If you're looking at Youtube and American websites, I would ignore brand names and be aware of American names for tools. I doubt if there's anything available in the US that's not available in the UK.


----------



## Tuna808 (22 Apr 2021)

__





- K & M Wholesale Suppliers Ltd


K&M supplies design and technology material to schools, colleges and hobbyists.

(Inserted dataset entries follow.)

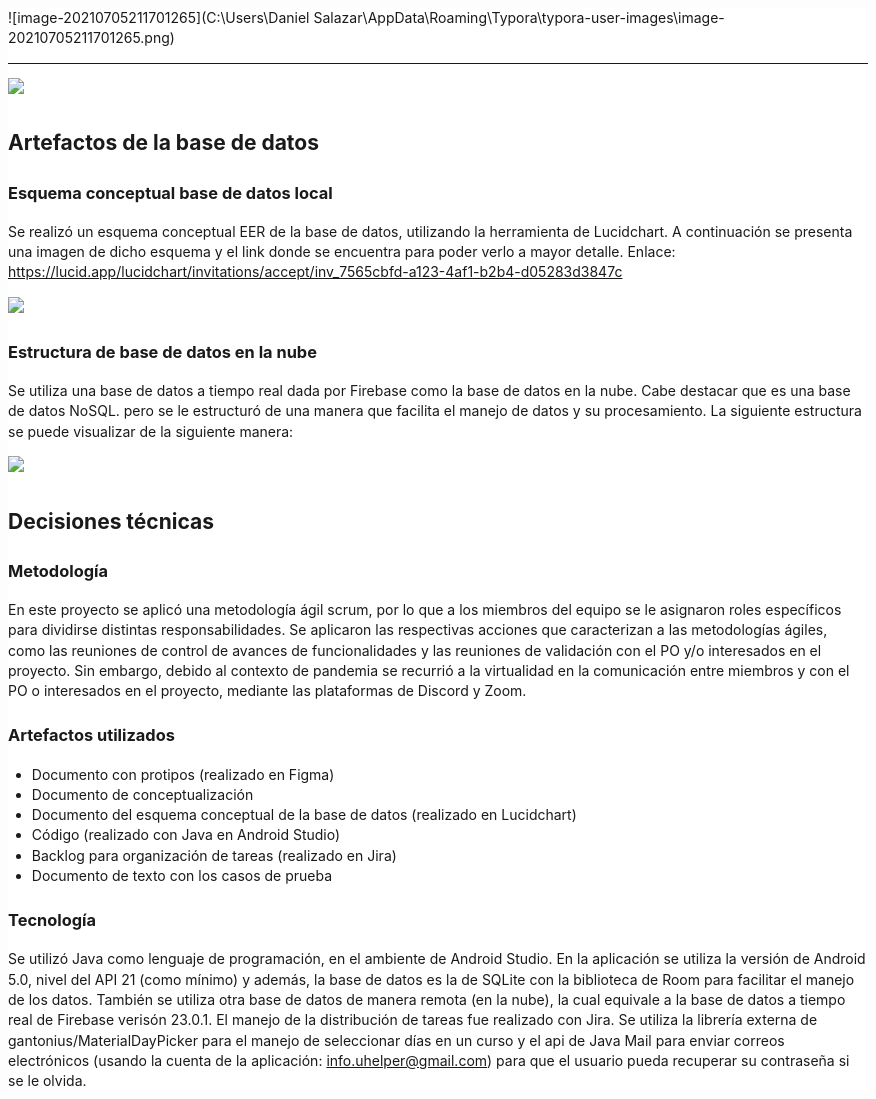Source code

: ![image-20210705211701265](C:\Users\Daniel Salazar\AppData\Roaming\Typora\typora-user-images\image-20210705211701265.png)

---

![](https://i.imgur.com/PMgDtgW.png)



## Artefactos de la base de datos

### Esquema conceptual base de datos local

Se realizó un esquema conceptual EER de la base de datos, utilizando la herramienta de Lucidchart. A continuación se presenta una imagen de dicho esquema y el link donde se encuentra para poder verlo a mayor detalle. 
Enlace: https://lucid.app/lucidchart/invitations/accept/inv_7565cbfd-a123-4af1-b2b4-d05283d3847c

![](https://i.imgur.com/MlN5eW7.png)



### Estructura de base de datos en la nube

Se utiliza una base de datos a tiempo real dada por Firebase como la base de datos en la nube. Cabe destacar que es una base de datos NoSQL. pero se le estructuró de una manera que facilita el manejo de datos y su procesamiento. La siguiente estructura se puede visualizar de la siguiente manera:

![](https://i.imgur.com/Yvgy5pj.png)

## Decisiones técnicas

### Metodología

En este proyecto se aplicó una metodología ágil scrum, por lo que a los miembros del equipo se le asignaron roles específicos para dividirse distintas responsabilidades. Se aplicaron las respectivas acciones que caracterizan a las metodologías ágiles, como las reuniones de control de avances de funcionalidades y las reuniones de validación con el PO y/o interesados en el proyecto. Sin embargo, debido al contexto de pandemia se recurrió a la virtualidad en la comunicación entre miembros y con el PO o interesados en el proyecto, mediante las plataformas de Discord y Zoom.

### Artefactos utilizados

* Documento con protipos (realizado en Figma)
* Documento de conceptualización
* Documento del esquema conceptual de la base de datos (realizado en Lucidchart)
* Código (realizado con Java en Android Studio)
* Backlog para organización de tareas (realizado en Jira)
* Documento de texto con los casos de prueba

### Tecnología

Se utilizó Java como lenguaje de programación, en el ambiente de Android Studio. En la aplicación se utiliza la versión de Android 5.0, nivel del API 21 (como mínimo) y además, la base de datos es la de SQLite con la biblioteca de Room para facilitar el manejo de los datos. También se utiliza otra base de datos de manera remota (en la nube), la cual equivale a la base de datos a tiempo real de Firebase verisón 23.0.1. El manejo de la distribución de tareas fue realizado con Jira. Se utiliza la librería externa de gantonius/MaterialDayPicker para el manejo de seleccionar días en un curso y el api de Java Mail para enviar correos electrónicos (usando la cuenta de la aplicación: info.uhelper@gmail.com) para que el usuario pueda recuperar su contraseña si se le olvida.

www.km-wholesalesuppliers.co.uk





I have bought most of the woodwork and metalwork tools for the DT department for years,they have a huge range and extremely reliable.....you will find tools that you won’t find anywhere,particularly for forge work and foundry work.


----------



## AES (22 Apr 2021)

Tuna808 said:


> __
> 
> 
> 
> ...



Thanks for that link Tuna808. Added to my favourites ('cos you never know when another supplier link will come in handy).


----------



## kenledger (26 Apr 2021)

For good engineering tools theres Buck & Hickman https://uk.rubix.com/en/search/?text=files. 
B&H are good but can be expensive 
Chronos Engineering Tools, Engineering Supplies lathe and workshop tools. they maybe close to you, they have a catalogue like an encyclopedia !!


----------



## Sandyn (26 Apr 2021)

To get a good idea of what you might need. Look here they do ship worldwide, but you should be able to find the items locally as suggested by others.


----------



## JohnPW (26 Apr 2021)

Cromwell is another one.


----------



## RickJoW (30 Apr 2021)

You've all shared such great information. Thank you all very much indeed!


----------